Yes, Zika Has Been Transmitted in Texas. No, You Don't Need to Panic.

by Matt Hershberger Nov 30, 2016

ZIKA IS SCARY — it harms the most vulnerable among us, and that’s terrifying. And it’s pandemic level spread has been frightening. And on Monday, a woman in Texas was found to be infected, making Brownsville the second city in the US to experience infections originating locally. The woman infected is not pregnant, and as such, is not at serious risk.

But this is not reason for panic. First off, this was expected. Mosquitoes don’t go through border security, and Brownsville is in the Rio Grande Valley, so the virus was inevitably going to spread from Mexico. Earlier this month, the the WHO announced that Zika is no longer a global public health emergency.

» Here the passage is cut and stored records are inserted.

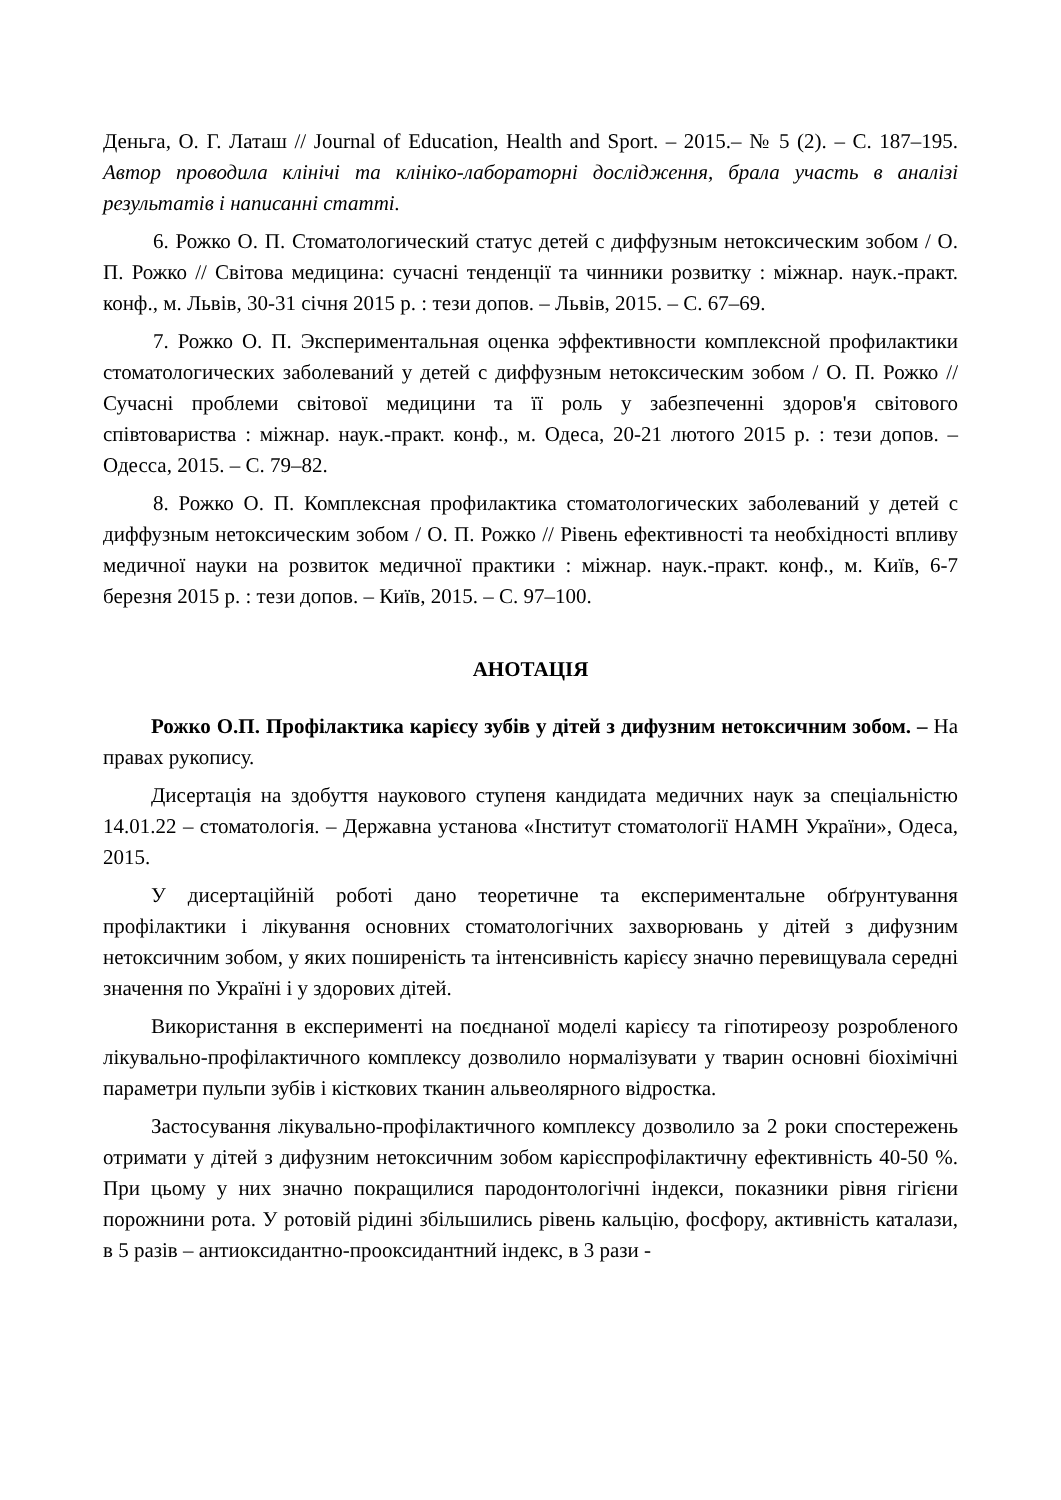Деньга, О. Г. Латаш // Journal of Education, Health and Sport. – 2015.– № 5 (2). – С. 187–195. Автор проводила клінічі та клініко-лабораторні дослідження, брала участь в аналізі результатів і написанні статті.
6. Рожко О. П. Стоматологический статус детей с диффузным нетоксическим зобом / О. П. Рожко // Світова медицина: сучасні тенденції та чинники розвитку : міжнар. наук.-практ. конф., м. Львів, 30-31 січня 2015 р. : тези допов. – Львів, 2015. – С. 67–69.
7. Рожко О. П. Экспериментальная оценка эффективности комплексной профилактики стоматологических заболеваний у детей с диффузным нетоксическим зобом / О. П. Рожко // Сучасні проблеми світової медицини та її роль у забезпеченні здоров'я світового співтовариства : міжнар. наук.-практ. конф., м. Одеса, 20-21 лютого 2015 р. : тези допов. – Одесса, 2015. – С. 79–82.
8. Рожко О. П. Комплексная профилактика стоматологических заболеваний у детей с диффузным нетоксическим зобом / О. П. Рожко // Рівень ефективності та необхідності впливу медичної науки на розвиток медичної практики : міжнар. наук.-практ. конф., м. Київ, 6-7 березня 2015 р. : тези допов. – Київ, 2015. – С. 97–100.
АНОТАЦІЯ
Рожко О.П. Профілактика карієсу зубів у дітей з дифузним нетоксичним зобом. – На правах рукопису.
Дисертація на здобуття наукового ступеня кандидата медичних наук за спеціальністю 14.01.22 – стоматологія. – Державна установа «Інститут стоматології НАМН України», Одеса, 2015.
У дисертаційній роботі дано теоретичне та експериментальне обґрунтування профілактики і лікування основних стоматологічних захворювань у дітей з дифузним нетоксичним зобом, у яких поширеність та інтенсивність карієсу значно перевищувала середні значення по Україні і у здорових дітей.
Використання в експерименті на поєднаної моделі карієсу та гіпотиреозу розробленого лікувально-профілактичного комплексу дозволило нормалізувати у тварин основні біохімічні параметри пульпи зубів і кісткових тканин альвеолярного відростка.
Застосування лікувально-профілактичного комплексу дозволило за 2 роки спостережень отримати у дітей з дифузним нетоксичним зобом карієспрофілактичну ефективність 40-50 %. При цьому у них значно покращилися пародонтологічні індекси, показники рівня гігієни порожнини рота. У ротовій рідині збільшились рівень кальцію, фосфору, активність каталази, в 5 разів – антиоксидантно-прооксидантний індекс, в 3 рази -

This does not mean that it’s not still a serious problem that means to be confronted: it just means that we know a lot more about the disease than we knew a year ago. In the Northern Hemisphere, it is winter time, and that means we can expect fewer cases of infection — the mosquitoes can only infect people in places they can live, and the northern US and Canada are not very mosquito-friendly in the winter.

If you are traveling to warmer parts of the United States, like Texas and southern Florida, simply take precautions to avoid getting bit. Bug spray helps, window screens and air-conditioning help, and pregnant women should be especially careful.

The CDC has resource pages for pregnant women and for the public as a whole. Check those out before making plans to travel to places with Zika outbreaks. And don’t panic!